● Prompt: Check each line of the entries below for the string "students" and state how many lines have it, with no other text.

● Dataset records:
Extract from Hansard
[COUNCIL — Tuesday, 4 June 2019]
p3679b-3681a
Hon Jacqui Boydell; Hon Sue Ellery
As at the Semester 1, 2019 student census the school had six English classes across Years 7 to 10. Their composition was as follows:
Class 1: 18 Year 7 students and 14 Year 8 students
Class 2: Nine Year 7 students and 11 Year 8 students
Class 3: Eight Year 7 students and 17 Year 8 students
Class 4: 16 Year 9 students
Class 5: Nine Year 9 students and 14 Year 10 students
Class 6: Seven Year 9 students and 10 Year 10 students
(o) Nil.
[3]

● Reply: 6